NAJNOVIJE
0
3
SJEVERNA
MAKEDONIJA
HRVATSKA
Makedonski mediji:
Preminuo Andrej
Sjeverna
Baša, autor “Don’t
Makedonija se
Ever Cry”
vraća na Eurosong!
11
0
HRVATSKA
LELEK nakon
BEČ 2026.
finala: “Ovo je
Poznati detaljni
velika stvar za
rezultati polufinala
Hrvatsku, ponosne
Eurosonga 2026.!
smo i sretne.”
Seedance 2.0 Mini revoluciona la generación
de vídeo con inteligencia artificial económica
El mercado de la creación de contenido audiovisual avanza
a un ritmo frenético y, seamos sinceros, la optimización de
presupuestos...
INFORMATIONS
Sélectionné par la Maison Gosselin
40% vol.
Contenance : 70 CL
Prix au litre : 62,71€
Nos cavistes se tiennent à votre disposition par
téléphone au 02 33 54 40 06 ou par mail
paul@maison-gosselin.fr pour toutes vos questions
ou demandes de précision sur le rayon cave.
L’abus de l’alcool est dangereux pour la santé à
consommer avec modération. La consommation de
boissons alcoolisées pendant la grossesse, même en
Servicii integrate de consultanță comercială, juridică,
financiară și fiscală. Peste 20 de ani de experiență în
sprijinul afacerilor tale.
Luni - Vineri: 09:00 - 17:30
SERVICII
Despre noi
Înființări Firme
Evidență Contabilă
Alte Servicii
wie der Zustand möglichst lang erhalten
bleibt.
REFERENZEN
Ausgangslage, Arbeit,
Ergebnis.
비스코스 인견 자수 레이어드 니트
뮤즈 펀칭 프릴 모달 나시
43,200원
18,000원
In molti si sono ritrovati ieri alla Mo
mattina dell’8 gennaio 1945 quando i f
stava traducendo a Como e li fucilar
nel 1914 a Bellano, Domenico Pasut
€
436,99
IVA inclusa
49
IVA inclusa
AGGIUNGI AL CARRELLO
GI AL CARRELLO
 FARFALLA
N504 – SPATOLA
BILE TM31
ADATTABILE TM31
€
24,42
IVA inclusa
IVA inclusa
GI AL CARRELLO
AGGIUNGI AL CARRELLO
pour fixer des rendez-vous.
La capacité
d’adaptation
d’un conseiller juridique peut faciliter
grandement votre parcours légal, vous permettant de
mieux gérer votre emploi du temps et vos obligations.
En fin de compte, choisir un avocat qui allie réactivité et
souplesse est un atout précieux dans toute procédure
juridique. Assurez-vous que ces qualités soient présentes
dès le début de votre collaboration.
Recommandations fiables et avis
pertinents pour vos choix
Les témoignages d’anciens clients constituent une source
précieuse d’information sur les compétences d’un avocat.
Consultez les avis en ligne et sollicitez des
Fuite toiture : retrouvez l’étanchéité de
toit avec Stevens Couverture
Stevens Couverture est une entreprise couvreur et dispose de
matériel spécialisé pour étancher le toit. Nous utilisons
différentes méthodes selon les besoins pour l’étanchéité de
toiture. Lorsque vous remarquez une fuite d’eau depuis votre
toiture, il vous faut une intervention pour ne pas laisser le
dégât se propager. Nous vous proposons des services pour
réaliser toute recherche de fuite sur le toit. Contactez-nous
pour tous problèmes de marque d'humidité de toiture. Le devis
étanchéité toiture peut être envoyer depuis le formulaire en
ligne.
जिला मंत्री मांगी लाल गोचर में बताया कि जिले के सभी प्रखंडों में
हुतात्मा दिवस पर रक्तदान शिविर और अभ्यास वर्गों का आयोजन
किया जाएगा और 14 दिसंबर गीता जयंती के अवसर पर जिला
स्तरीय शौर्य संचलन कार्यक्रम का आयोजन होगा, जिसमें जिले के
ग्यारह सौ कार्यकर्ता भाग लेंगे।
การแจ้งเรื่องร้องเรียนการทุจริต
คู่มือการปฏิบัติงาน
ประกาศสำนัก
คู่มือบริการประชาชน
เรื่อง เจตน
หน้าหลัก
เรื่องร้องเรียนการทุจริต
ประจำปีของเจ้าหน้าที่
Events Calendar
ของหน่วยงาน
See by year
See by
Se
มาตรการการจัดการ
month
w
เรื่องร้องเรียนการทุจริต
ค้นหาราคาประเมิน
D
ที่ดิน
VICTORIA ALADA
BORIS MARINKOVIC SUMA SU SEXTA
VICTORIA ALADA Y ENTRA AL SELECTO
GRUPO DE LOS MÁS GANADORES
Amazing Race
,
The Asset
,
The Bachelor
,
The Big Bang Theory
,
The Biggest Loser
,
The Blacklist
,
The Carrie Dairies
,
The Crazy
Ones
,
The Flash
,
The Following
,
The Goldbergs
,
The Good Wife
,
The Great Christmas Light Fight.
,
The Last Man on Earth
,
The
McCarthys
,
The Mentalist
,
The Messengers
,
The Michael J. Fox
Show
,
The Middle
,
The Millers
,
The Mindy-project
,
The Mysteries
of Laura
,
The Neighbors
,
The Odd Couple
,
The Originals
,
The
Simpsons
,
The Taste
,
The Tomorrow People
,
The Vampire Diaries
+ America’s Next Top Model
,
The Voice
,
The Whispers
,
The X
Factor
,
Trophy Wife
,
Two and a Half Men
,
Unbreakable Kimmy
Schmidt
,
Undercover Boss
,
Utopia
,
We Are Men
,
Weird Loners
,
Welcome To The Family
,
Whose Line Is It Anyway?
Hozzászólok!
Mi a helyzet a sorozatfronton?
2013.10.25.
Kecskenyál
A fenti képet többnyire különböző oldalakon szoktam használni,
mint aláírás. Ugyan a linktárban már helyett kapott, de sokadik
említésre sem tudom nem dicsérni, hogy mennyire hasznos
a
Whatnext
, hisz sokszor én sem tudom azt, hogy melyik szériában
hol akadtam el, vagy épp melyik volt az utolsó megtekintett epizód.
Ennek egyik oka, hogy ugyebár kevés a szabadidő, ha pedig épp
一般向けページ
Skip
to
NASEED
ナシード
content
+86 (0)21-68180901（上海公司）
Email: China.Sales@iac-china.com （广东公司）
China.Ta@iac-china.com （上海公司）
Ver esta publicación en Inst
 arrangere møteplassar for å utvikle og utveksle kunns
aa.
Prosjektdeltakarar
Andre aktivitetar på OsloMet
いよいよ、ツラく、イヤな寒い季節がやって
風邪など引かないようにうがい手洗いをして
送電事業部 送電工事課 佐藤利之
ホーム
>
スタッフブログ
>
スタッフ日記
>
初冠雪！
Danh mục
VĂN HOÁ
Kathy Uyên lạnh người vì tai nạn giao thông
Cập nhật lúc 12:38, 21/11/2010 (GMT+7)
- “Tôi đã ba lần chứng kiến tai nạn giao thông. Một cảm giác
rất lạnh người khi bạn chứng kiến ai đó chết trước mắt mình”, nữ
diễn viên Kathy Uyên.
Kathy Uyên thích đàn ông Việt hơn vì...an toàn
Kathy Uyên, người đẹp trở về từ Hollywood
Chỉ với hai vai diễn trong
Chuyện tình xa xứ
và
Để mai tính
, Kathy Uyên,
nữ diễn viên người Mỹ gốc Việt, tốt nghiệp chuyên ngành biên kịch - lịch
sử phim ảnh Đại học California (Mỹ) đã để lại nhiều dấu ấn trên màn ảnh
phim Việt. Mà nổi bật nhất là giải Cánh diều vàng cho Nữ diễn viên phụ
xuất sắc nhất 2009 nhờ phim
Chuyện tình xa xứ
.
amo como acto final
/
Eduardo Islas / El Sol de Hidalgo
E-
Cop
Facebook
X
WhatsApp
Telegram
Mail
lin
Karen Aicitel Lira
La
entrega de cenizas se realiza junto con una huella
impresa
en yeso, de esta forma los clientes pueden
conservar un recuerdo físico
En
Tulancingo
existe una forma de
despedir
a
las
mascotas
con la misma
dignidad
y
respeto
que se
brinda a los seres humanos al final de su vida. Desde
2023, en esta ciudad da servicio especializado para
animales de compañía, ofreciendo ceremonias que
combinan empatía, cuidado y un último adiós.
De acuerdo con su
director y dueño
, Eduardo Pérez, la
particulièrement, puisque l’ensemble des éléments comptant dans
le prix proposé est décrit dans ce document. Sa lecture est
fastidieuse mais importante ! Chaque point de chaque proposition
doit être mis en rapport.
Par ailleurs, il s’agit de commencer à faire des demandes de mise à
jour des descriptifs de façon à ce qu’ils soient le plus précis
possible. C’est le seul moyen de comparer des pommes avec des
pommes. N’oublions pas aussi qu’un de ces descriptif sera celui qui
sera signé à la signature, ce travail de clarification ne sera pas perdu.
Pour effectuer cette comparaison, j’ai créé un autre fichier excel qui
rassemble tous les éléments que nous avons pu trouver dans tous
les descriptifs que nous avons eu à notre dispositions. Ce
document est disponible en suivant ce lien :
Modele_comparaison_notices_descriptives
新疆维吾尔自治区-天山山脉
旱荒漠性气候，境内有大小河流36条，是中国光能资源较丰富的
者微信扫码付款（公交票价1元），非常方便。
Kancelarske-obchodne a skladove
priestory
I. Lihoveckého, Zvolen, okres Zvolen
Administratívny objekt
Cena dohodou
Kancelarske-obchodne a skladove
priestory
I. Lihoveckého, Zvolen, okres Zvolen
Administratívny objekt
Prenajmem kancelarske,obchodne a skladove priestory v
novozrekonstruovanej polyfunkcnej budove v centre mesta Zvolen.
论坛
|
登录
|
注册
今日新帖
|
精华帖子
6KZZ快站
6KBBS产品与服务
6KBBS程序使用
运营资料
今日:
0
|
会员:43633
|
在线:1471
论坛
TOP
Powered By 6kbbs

═══

Turn the material above, from its first line through the line containing "consommer avec modération. La consommation de", into a numbered list with one line per item. Skip any blank lines.

1. NAJNOVIJE
2. 0
3. 3
4. SJEVERNA
5. MAKEDONIJA
6. HRVATSKA
7. Makedonski mediji:
8. Preminuo Andrej
9. Sjeverna
10. Baša, autor “Don’t
11. Makedonija se
12. Ever Cry”
13. vraća na Eurosong!
14. 11
15. 0
16. HRVATSKA
17. LELEK nakon
18. BEČ 2026.
19. finala: “Ovo je
20. Poznati detaljni
21. velika stvar za
22. rezultati polufinala
23. Hrvatsku, ponosne
24. Eurosonga 2026.!
25. smo i sretne.”
26. Seedance 2.0 Mini revoluciona la generación
27. de vídeo con inteligencia artificial económica
28. El mercado de la creación de contenido audiovisual avanza
29. a un ritmo frenético y, seamos sinceros, la optimización de
30. presupuestos...
31. INFORMATIONS
32. Sélectionné par la Maison Gosselin
33. 40% vol.
34. Contenance : 70 CL
35. Prix au litre : 62,71€
36. Nos cavistes se tiennent à votre disposition par
37. téléphone au 02 33 54 40 06 ou par mail
38. paul@maison-gosselin.fr pour toutes vos questions
39. ou demandes de précision sur le rayon cave.
40. L’abus de l’alcool est dangereux pour la santé à
41. consommer avec modération. La consommation de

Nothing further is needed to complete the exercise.